Observation of new electronic states of the Al–H 2/D 2 complex

Abstract

A study of the electronic spectra of the weakly bound Al–H 2 and Al–D 2 complexes is presented. The complexes were generated in a pulsed, free-jet supersonic beam and detected with laser fluorescence excitation and depletion spectroscopy. All observed excited vibronic levels predissociate, and the transitions were detected by observation of lower-energy, emitting Al atoms. A long excited-state progression in the Al–H 2/D 2 stretch vibrational mode associated with the strongly bound 2 B 2 electronic state correlating with the Al(3d) atomic asymptote was observed.

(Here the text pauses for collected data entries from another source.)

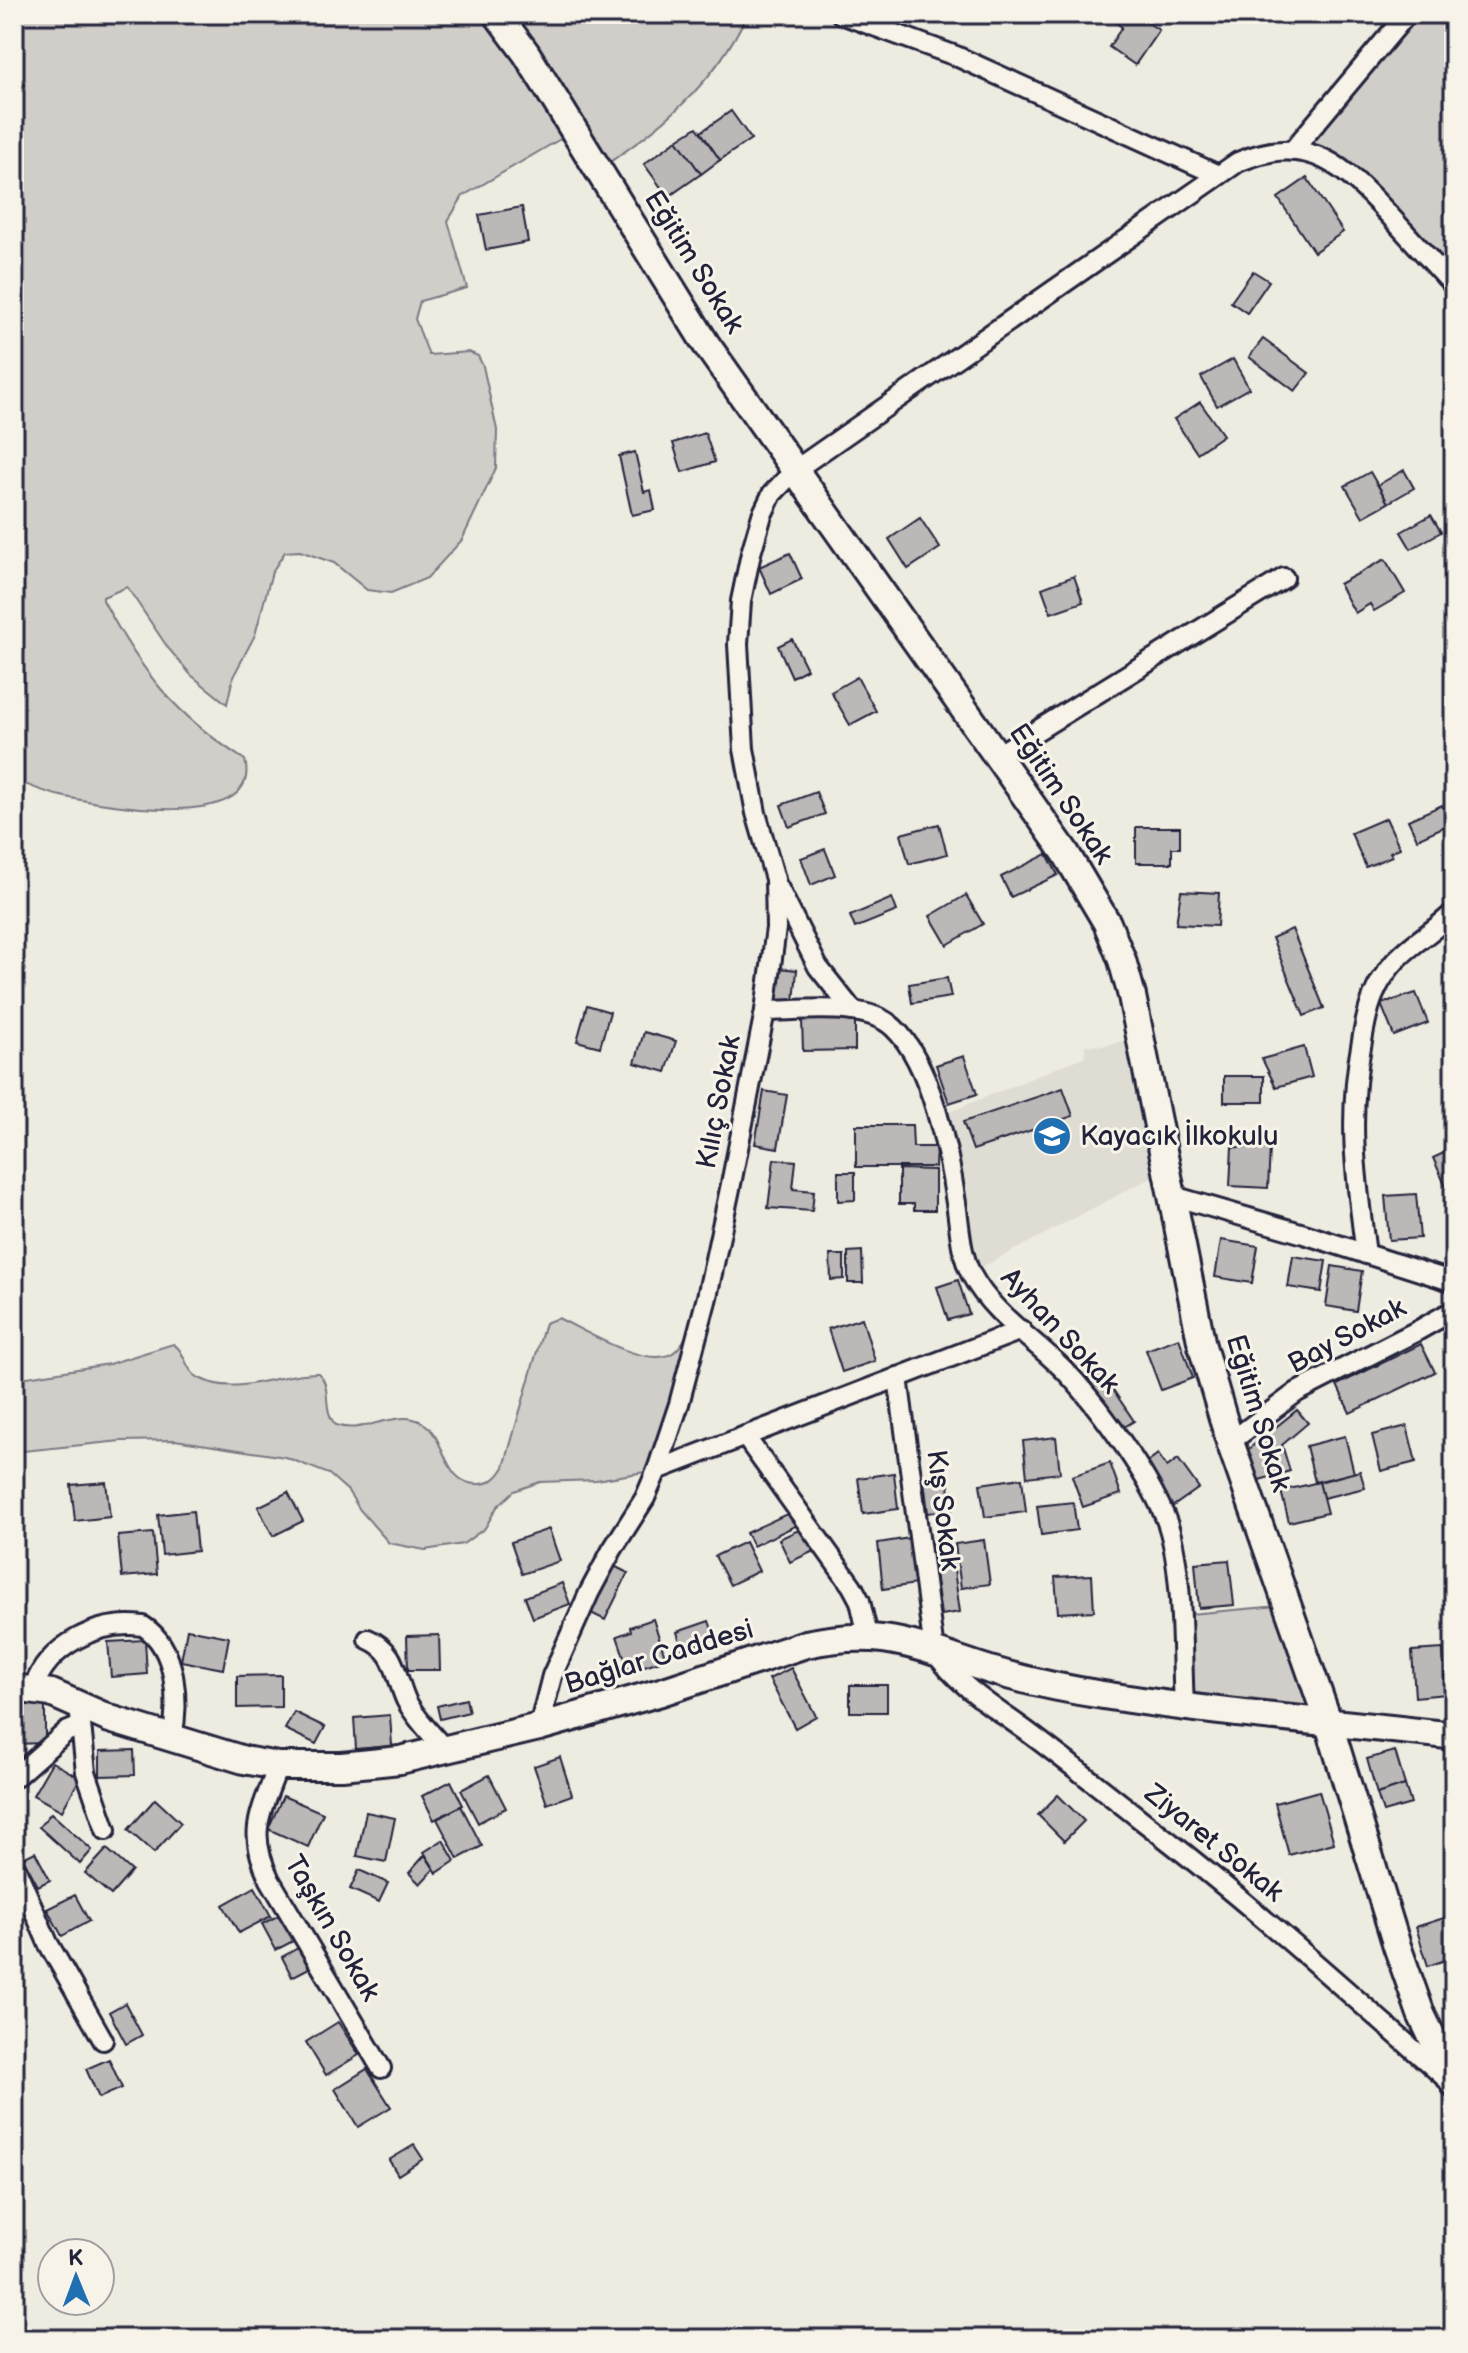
<svg xmlns="http://www.w3.org/2000/svg" width="1468" height="2353" viewBox="0 0 1468 2353" font-family="'Balsamiq Sans',sans-serif">
<style>
.built{fill:#dfdcd4}
.green{fill:#d1cdc9;stroke:#7a7882;stroke-width:2}
.building{fill:#bbb8b7;stroke:#22223b;stroke-width:2}
.lines{fill:none;stroke-linecap:round;stroke-linejoin:round}
.street-casing{stroke:#22223b;stroke-width:24}
.secondary-casing{stroke:#22223b;stroke-width:32}
.street{stroke:#f7f3e8;stroke-width:18}
.secondary{stroke:#f7f3e8;stroke-width:26}
.labels{text-anchor:middle;dominant-baseline:central;stroke-width:6;stroke-linejoin:round;paint-order:stroke}
.street-label{font-size:28px;fill:#22223b;stroke:#f7f3e8}
.poi-label{font-size:28px;fill:#22223b;stroke:#f7f3e8;text-anchor:start}
</style>
<rect width="100%" height="100%" fill="#eeebe1"/>
<filter id="ink" filterUnits="userSpaceOnUse"><feTurbulence type="fractalNoise" baseFrequency=".0125" numOctaves="2"/><feDisplacementMap in="SourceGraphic" scale="16" xChannelSelector="R" yChannelSelector="G"/><feConvolveMatrix kernelMatrix="1 2 1 2 8 2 1 2 1" color-interpolation-filters="sRGB"/></filter>
<g filter="url(#ink)">
<polygon class="built" points="1140,1037 1167,1169 971,1273 937,1117 1085,1056 1085,1045 1103,1046"/>
<g class="green">
<path d="M14,14h733c-31,69 -87,115 -149,156l-24,-39 -111,65 -15,25 19,67 -47,13 -5,18 14,36 40,-3 9,4 5,10 14,64 -1,38 -34,72 -35,38 -36,15 -24,-3 -33,-27 -34,-12 -15,1 -13,20 -17,63 -22,42 -6,27 -36,-29 -23,-27 -41,-61 -24,10v3c38,72 73,116 142,160 19,75 -148,44 -184,36 -16,-3 -32,-11 -47,-16z"/>
<polygon points="1407,14 1454,14 1454,286 1360,183 1293,150"/>
<path d="M558,1318c26,12 83,48 111,37 11,-4 17,-20 24,-29l-36,144 -61,10 -56,2 -26,9 -17,16 -12,21 -22,16 -38,6 -36,-7 -29,-33 -12,-19 -19,-17 -44,-17 -110,-17 -54,1 -107,11v-73l95,-15 64,-20c13,7 11,26 26,34 39,20 80,-6 119,-5 15,13 3,37 18,52 27,11 61,-18 87,-2 25,16 19,63 57,61 12,-1 18,-7 24,-17l41,-144z"/>
<polygon points="1288,1605 1328,1721 1184,1706 1179,1615"/>
</g>
<g class="building">
<polygon points="1116,14 1134,14 1159,30 1135,65 1109,47 1122,27 1112,20"/>
<polygon points="731,111 751,139 720,160 701,132"/>
<polygon points="697,127 720,160 701,174 677,140"/>
<polygon points="677,140 701,174 668,197 644,164"/>
<polygon points="1307,178 1343,232 1314,252 1278,198"/>
<polygon points="522,207 528,242 486,250 479,215"/>
<polygon points="1253,271 1269,281 1247,313 1231,302"/>
<polygon points="1263,339 1309,373 1295,391 1249,357"/>
<polygon points="1233,359 1249,388 1217,406 1201,377"/>
<polygon points="1200,402 1223,435 1197,453 1174,419"/>
<polygon points="705,433 715,462 682,472 673,443"/>
<polygon points="635,452 644,492 651,490 655,510 632,515 619,456"/>
<polygon points="1404,470 1414,488 1388,503 1378,485"/>
<polygon points="1370,472 1388,503 1363,517 1345,486"/>
<polygon points="1431,515 1441,532 1411,549 1401,532"/>
<polygon points="920,518 940,548 908,569 889,539"/>
<polygon points="790,553 802,579 771,594 759,567"/>
<polygon points="1385,559 1405,593 1374,611 1370,604 1355,613 1339,584"/>
<polygon points="1074,576 1083,602 1051,613 1042,588"/>
<polygon points="792,639 807,669 792,677 778,646"/>
<polygon points="857,677 876,711 850,725 831,692"/>
<polygon points="816,792 825,814 789,827 781,805"/>
<polygon points="1442,805 1450,824 1417,839 1408,820"/>
<polygon points="1386,818 1400,848 1390,852 1392,856 1366,867 1351,833"/>
<polygon points="939,824 947,854 909,864 901,834"/>
<polygon points="1136,827 1180,827 1180,848 1172,848 1172,863 1136,863"/>
<polygon points="825,849 835,875 811,885 801,858"/>
<polygon points="1047,854 1058,875 1011,897 1001,877"/>
<polygon points="1181,891 1219,893 1217,926 1176,924"/>
<polygon points="966,895 983,924 947,945 930,916"/>
<polygon points="892,898 897,911 855,928 850,916"/>
<polygon points="1292,929 1324,1008 1304,1016 1272,938"/>
<polygon points="779,968 797,970 794,1002 775,1000"/>
<polygon points="947,978 951,997 912,1003 909,984"/>
<polygon points="1416,993 1428,1023 1394,1036 1381,1004"/>
<polygon points="587,1005 610,1012 600,1047 577,1041"/>
<polygon points="855,1019 855,1050 803,1051 802,1020"/>
<polygon points="644,1032 676,1041 666,1072 635,1063"/>
<polygon points="1304,1047 1312,1077 1276,1087 1262,1059"/>
<polygon points="964,1056 977,1094 949,1103 936,1065"/>
<rect x="1224" y="1076" width="40" height="26"/>
<polygon points="1063,1088 1073,1116 973,1150 963,1122"/>
<polygon points="764,1091 787,1095 778,1148 755,1144"/>
<polygon points="856,1125 912,1125 913,1147 936,1147 935,1167 856,1167"/>
<polygon points="1232,1147 1270,1148 1268,1188 1230,1186"/>
<polygon points="1454,1148 1454,1186 1447,1189 1433,1158"/>
<polygon points="774,1159 796,1161 793,1189 814,1191 812,1211 768,1208"/>
<polygon points="899,1169 935,1170 935,1210 914,1210 914,1204 899,1204"/>
<polygon points="838,1172 855,1172 855,1200 838,1201"/>
<polygon points="1416,1194 1420,1238 1389,1240 1385,1196"/>
<polygon points="1221,1240 1258,1246 1252,1283 1215,1277"/>
<polygon points="862,1251 863,1283 848,1283 848,1252"/>
<polygon points="830,1255 844,1255 844,1279 831,1280"/>
<polygon points="1293,1256 1326,1261 1321,1292 1288,1287"/>
<polygon points="1332,1266 1362,1271 1356,1311 1326,1306"/>
<polygon points="958,1280 969,1314 948,1320 937,1287"/>
<polygon points="862,1318 875,1361 842,1372 828,1329"/>
<polygon points="1179,1338 1193,1378 1161,1390 1146,1350"/>
<polygon points="1421,1344 1435,1372 1350,1413 1337,1385"/>
<polygon points="1099,1369 1134,1421 1121,1429 1087,1377"/>
<polygon points="1297,1410 1308,1423 1282,1445 1290,1471 1256,1481 1246,1451"/>
<polygon points="1407,1426 1416,1462 1381,1471 1372,1435"/>
<polygon points="1345,1436 1354,1473 1315,1482 1306,1446"/>
<polygon points="1056,1437 1060,1473 1027,1477 1023,1441"/>
<polygon points="1158,1454 1167,1467 1178,1459 1199,1488 1172,1507 1143,1465"/>
<polygon points="1110,1463 1121,1494 1083,1507 1072,1476"/>
<polygon points="1360,1471 1365,1488 1323,1498 1319,1482"/>
<polygon points="894,1473 898,1509 863,1514 858,1478"/>
<polygon points="948,1477 952,1510 928,1513 924,1480"/>
<polygon points="1022,1478 1026,1512 985,1517 980,1484"/>
<polygon points="106,1482 110,1517 75,1521 71,1485"/>
<polygon points="1319,1482 1327,1513 1289,1522 1281,1491"/>
<polygon points="288,1492 303,1521 273,1536 258,1507"/>
<polygon points="1073,1502 1077,1530 1041,1535 1037,1506"/>
<polygon points="193,1511 197,1551 162,1555 158,1515"/>
<polygon points="791,1512 797,1525 753,1546 746,1533"/>
<polygon points="803,1528 814,1551 790,1562 779,1539"/>
<polygon points="549,1529 560,1561 522,1574 511,1542"/>
<polygon points="153,1533 157,1574 122,1577 118,1536"/>
<polygon points="910,1538 916,1584 883,1589 878,1543"/>
<polygon points="984,1540 990,1584 961,1588 955,1544"/>
<polygon points="745,1542 759,1571 730,1585 715,1556"/>
<polygon points="1229,1560 1234,1605 1199,1608 1195,1563"/>
<polygon points="953,1563 960,1612 941,1615 934,1566"/>
<polygon points="614,1566 628,1573 605,1620 591,1613"/>
<polygon points="1092,1575 1094,1611 1058,1613 1055,1577"/>
<polygon points="562,1583 570,1604 533,1618 525,1597"/>
<polygon points="653,1619 666,1659 629,1671 617,1636 631,1631 630,1627"/>
<polygon points="709,1621 715,1638 682,1649 677,1632"/>
<polygon points="187,1629 229,1637 223,1669 181,1661"/>
<polygon points="439,1635 440,1670 408,1670 407,1636"/>
<polygon points="145,1640 147,1674 111,1677 108,1642"/>
<polygon points="1443,1649 1446,1694 1415,1697 1412,1651"/>
<polygon points="791,1668 816,1716 795,1728 769,1679"/>
<polygon points="281,1675 281,1707 237,1708 237,1676"/>
<rect x="850" y="1685" width="37" height="27"/>
<polygon points="466,1699 469,1712 440,1719 437,1706"/>
<polygon points="14,1702 45,1702 45,1743 14,1744"/>
<polygon points="294,1712 325,1727 316,1744 285,1729"/>
<polygon points="390,1715 392,1746 356,1749 354,1718"/>
<polygon points="134,1750 135,1775 100,1776 100,1751"/>
<polygon points="1395,1751 1405,1785 1377,1794 1367,1759"/>
<polygon points="560,1757 572,1795 547,1804 534,1766"/>
<polygon points="52,1762 80,1778 62,1811 33,1795"/>
<polygon points="489,1775 506,1808 478,1823 461,1790"/>
<polygon points="1444,1778 1454,1778 1454,1812 1446,1812"/>
<polygon points="451,1781 463,1805 434,1820 422,1796"/>
<polygon points="1405,1785 1411,1804 1383,1812 1377,1794"/>
<polygon points="1319,1791 1334,1843 1289,1855 1275,1803"/>
<polygon points="1058,1795 1084,1821 1064,1841 1038,1815"/>
<polygon points="283,1796 323,1813 308,1847 268,1829"/>
<polygon points="155,1799 181,1823 154,1853 128,1830"/>
<polygon points="461,1806 482,1846 458,1859 437,1819"/>
<polygon points="366,1812 395,1818 386,1862 357,1856"/>
<polygon points="51,1813 92,1850 80,1864 39,1827"/>
<polygon points="443,1840 455,1861 437,1873 424,1852"/>
<polygon points="107,1849 132,1871 111,1895 85,1873"/>
<polygon points="35,1852 50,1880 38,1886 23,1858"/>
<polygon points="425,1855 434,1869 420,1884 409,1873"/>
<polygon points="359,1870 388,1883 379,1902 350,1889"/>
<polygon points="255,1887 271,1916 239,1933 223,1905"/>
<polygon points="75,1895 89,1921 62,1936 47,1909"/>
<polygon points="281,1914 295,1940 276,1950 262,1924"/>
<polygon points="1447,1917 1454,1941 1454,1957 1428,1966 1416,1927"/>
<polygon points="298,1948 309,1968 292,1977 282,1957"/>
<polygon points="125,2003 142,2035 126,2044 109,2012"/>
<polygon points="338,2022 359,2055 326,2075 306,2042"/>
<polygon points="109,2059 122,2088 99,2098 86,2069"/>
<polygon points="367,2069 391,2107 358,2127 335,2089"/>
<polygon points="414,2145 423,2159 398,2175 389,2160"/>
</g>
<g class="lines">
<defs>
<g id="street">
<polyline points="841,14 956,56 1218,175"/>
<polyline points="1293,150 1407,14"/>
<polyline points="996,756 1284,578"/>
<polyline points="778,887 818,967 853,1011"/>
<path d="M765,1011c36,0 102,-10 129,17 37,35 55,126 62,175 4,24 4,49 15,71 21,41 66,67 97,100 32,34 85,107 100,151 16,50 13,128 16,181"/>
<polyline points="1173,1196 1304,1234 1454,1282"/>
<path d="M1366,1254c-10,-76 -19,-136 -4,-213 4,-24 9,-48 24,-68 16,-25 47,-40 68,-61"/>
<path d="M898,1377l36,274c24,35 61,57 95,82 39,29 77,59 115,89 106,81 205,171 305,259"/>
<polyline points="745,1436 852,1586 860,1601 868,1636"/>
<polyline points="1230,1442 1297,1392 1417,1331 1454,1310"/>
<polyline points="657,1470 1021,1330"/>
<path d="M368,1639c29,12 27,37 38,61 9,18 26,34 39,50"/>
<path d="M33,1689c15,-44 65,-69 110,-63 35,22 36,77 29,112"/>
<polyline points="79,1706 86,1772 106,1830"/>
<path d="M539,1727l13,-51 37,-83 23,-43 33,-52 12,-28 22,-66 28,-107 24,-113 34,-173 11,-83 -1,-49 -19,-66 -12,-64 -6,-105 3,-43 10,-48 11,-38 10,-21 23,-24 443,-308c72,-31 107,5 153,55 21,23 42,46 63,69"/>
<path d="M278,1766c-17,47 -32,66 -8,114l111,188"/>
<polyline points="14,1778 66,1732 80,1726"/>
<polyline points="14,1864 48,1943 103,2040"/>
</g>
<g id="secondary">
<polyline points="497,14 526,53 706,344 1065,852 1107,923 1122,960 1132,996 1202,1346 1230,1442 1328,1721 1397,1946 1421,2014 1454,2083"/>
<path d="M14,1688l37,5 59,26 134,41 34,6h64l58,-6 139,-33 122,-35 145,-48c81,-17 110,3 184,26 36,11 75,19 113,25 116,19 234,27 351,41"/>
</g>
</defs>
<use href="#street" class="street-casing"/>
<use href="#secondary" class="secondary-casing"/>
<use href="#street" class="street"/>
<use href="#secondary" class="secondary"/>
</g>
</g>
<defs>
<symbol id="school-disc" viewBox="-11 -11 22 22"><circle r="9.5" fill="#1f6fb2" stroke="#f7f3e8"/><path d="M0-5L7-2L0 1L-7-2ZM-4 1L0 2.5L4 1V4Q0 6-4 4Z" fill="#fff"/></symbol>
</defs>
<g fill-rule="evenodd">
<use href="#school-disc" x="1030" y="1114" width="44" height="44"/>
</g>
<g class="labels">
<g class="street-label">
<text transform="translate(694 262) rotate(58)">Eğitim Sokak</text>
<text transform="translate(1061 794) rotate(56)">Eğitim Sokak</text>
<text transform="translate(719 1102) rotate(-79)">Kılıç Sokak</text>
<text transform="translate(1060 1331) rotate(47)">Ayhan Sokak</text>
<text transform="translate(1347 1336) rotate(-28)">Bay Sokak</text>
<text transform="translate(1258 1413) rotate(73)">Eğitim Sokak</text>
<text transform="translate(943 1510) rotate(83)">Kış Sokak</text>
<text transform="translate(659 1657) rotate(-17)">Bağlar Caddesi</text>
<text transform="translate(1214 1843) rotate(39)">Ziyaret Sokak</text>
<text transform="translate(332 1928) rotate(60)">Taşkın Sokak</text>
</g>
<g class="poi-label">
<text x="1080" y="1136">Kayacık İlkokulu</text>
</g>
</g>
<rect width="1468" height="2353" fill="none" stroke="#f7f3e8" stroke-width="48"/>
<rect x="24" y="24" width="1420" height="2305" fill="none" stroke="#22223b" stroke-width="3" filter="url(#ink)"/>
<g transform="translate(76 2277) rotate(359)"><circle r="38" fill="#f7f3e8" stroke="#a29fa3" stroke-width="2"/>
<path d="M0-6L14 30L0 20L-14 30Z" fill="#1f6fb2"/>
<text y="-12" font-size="22" font-weight="bold" text-anchor="middle" fill="#22223b">K</text>
</g>
</svg>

The Lorentzian widths of these bands are large, indicative of strong coupling to the repulsive Al(4s)–H 2 state. A Franck–Condon analysis was carried out to derive an effective one-dimensional potential energy curve for the van der Waals stretch coordinate in the excited 2 B 2 state. This potential energy curve is compared with the previously computed one-dimensional C 2v cut for this state [Faraday Discuss. 118 (2001) 387]. Bands associated with the mixed 5d, 6s←3p electronic transition are also reported. A complex of pattern of vibronic energies was observed, and the Lorentzian widths of these bands vary greatly. The binding energies of these and other Al–H 2 Rydberg states are compared with the computed binding energy of the ionic Al +–H 2 complex.